I am also working a Tech Support case with Tuxera and will post back if that effort is successful.
Significant update. First of all hats off to the tech support at Tuxera. They have already provided me with a workaround and the tools to likely isolate what is going on.
Best I can tell VMDKMounter does have a preference, perhaps a hard coded use of ntfs-3g;
$ pwd
/Library/Application Support/VMware Fusion/VMDKMounter.app/Contents/MacOS
$ ls
vmware-vmdkMounter vmware-vmdkMounterTool
Only someone from VMware can fill in the significance of those strings and the fact that fusefs or txantfs are nowhere to be found in this executable. I'm guessing that VMDKMounter tries to mount NTFS filesystems with one of those 2 file system drivers.

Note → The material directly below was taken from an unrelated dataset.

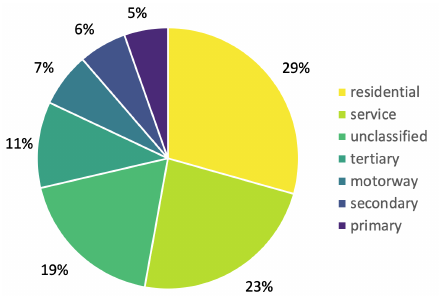
Figure 1. Distribution of the of the different types of streets in Milan, computed by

The workaround is to use Apple's Disk Utility once VMDKMounter has initially mounted the virtual disk
With the virtual disk mounted select the volume in the tree on the left of Disk Utility (in my case the volume is a child of something similar to a .dmg called flat.
Unmount the virtual disk volume (whatever your child of flat is called) using either the toolbar button or the right-click unmount
With the virtual disk volume still selected choose the mount command with the same approach used to unmount it.

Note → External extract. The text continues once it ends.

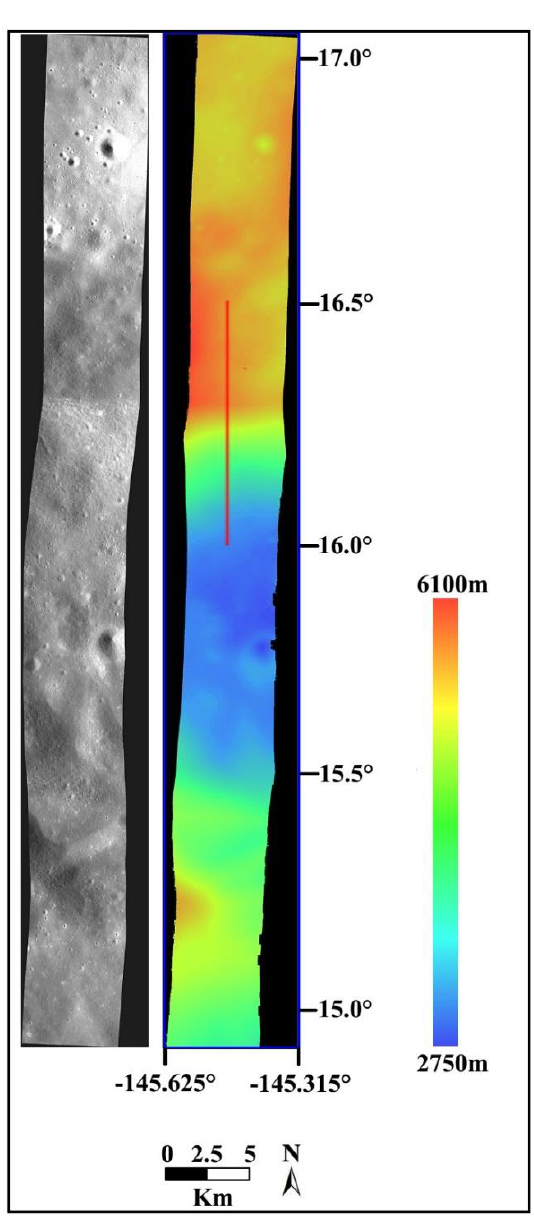
Figure 4. The DOM and DTM results generated from LRO NAC images. The red solid line indicates the positions of sampled points for plotting terrain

Now you'll notice that it is mounted as a tuxera-ntfs volume and you can both read and write to it.
VMware development, can you change VMDKMounter to let MacOS decide what file system to mount virtual disks with?

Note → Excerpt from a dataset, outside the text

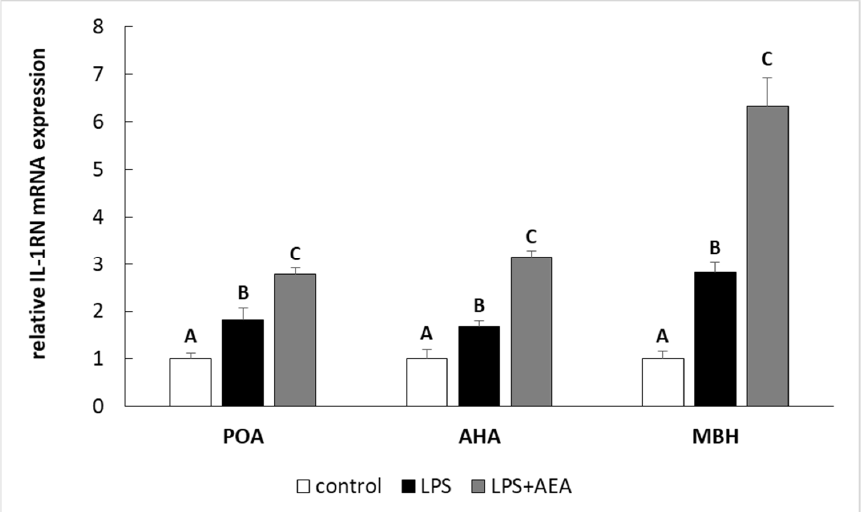
Figure 3. The effect of intravenous (i.v.) anandamide (AEA) injection (10 µ g/kg; i.v.) and lipopolysaccharide (LPS)-induced inflammation (400 ng/mg; i.v.) on the relative interleukin 1 antagonist (IL-1RN) mRNA level in preoptic area (POA), anterior hypothalamus (AHA), and medial basal hypothalamus (MBH) normalized to the mean expression of three reference genes ( GAPDH , HDAC1 , ACTB —see Table 2). All data are presented as the mean value ± S.E.M. Different letters indicate significant ( p < 0.05) differences according to a one-way ANOVA followed by Fisher’s least significance test.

If they do change the way it works (and I hope theyt do for the next version, 4 ?), pleae also make sure it works for Paragon's NTFS for Mac driver as well as Tuxera's NTFS for Mac.
Was hoping to hear from someone at VMware about this by now.
Why isn't VMDKMounter using Mac OS X Disk Arbitration instead of hard coding NTFS or NTFS-3G? At least that is what I think is going on.
I've looked around a bit but have not figured out how to open a bug report support case with VMware on this issue yet, a link on how to do that would be appreciated.
From: VMware Technical Support Guide
Error (Bug) Report
If you feel you have found an Error in a VMware product and you have an active support contract with us, you should report that to VMware Support via the normal Support Request process.
If you do not have an active support agreement and you want to alert us to an Error, please post the issue to the appropriate product community on the VMware Community Forum.
Thanks!
Since I don't have an active support contract I guess I've already done as much as I can on this. At least I have a work around.
You could go this route...
From: VMware Technical Support Guide
Feature Requests
f you have a suggestion for how to improve or enhance VMware software, your input is always welcome. Please submit your suggestions through the Feature Request form on the VMware web site. Unless additional information is needed, you will not receive a personal response. Please note that we do not provide technical support via this form.
@gbullman thanks, this was a lifesaver. I'm using Tuxera NTFS also and I had the same issues with VMDKMounter on Lion. After following your workaround, I was able to recover a virtual disk that had been hosed by the Credant software I have to install for work...
To the folks at VMware, when are we going to see:
There are lots of us who are currently using workarounds to achieve this functionality.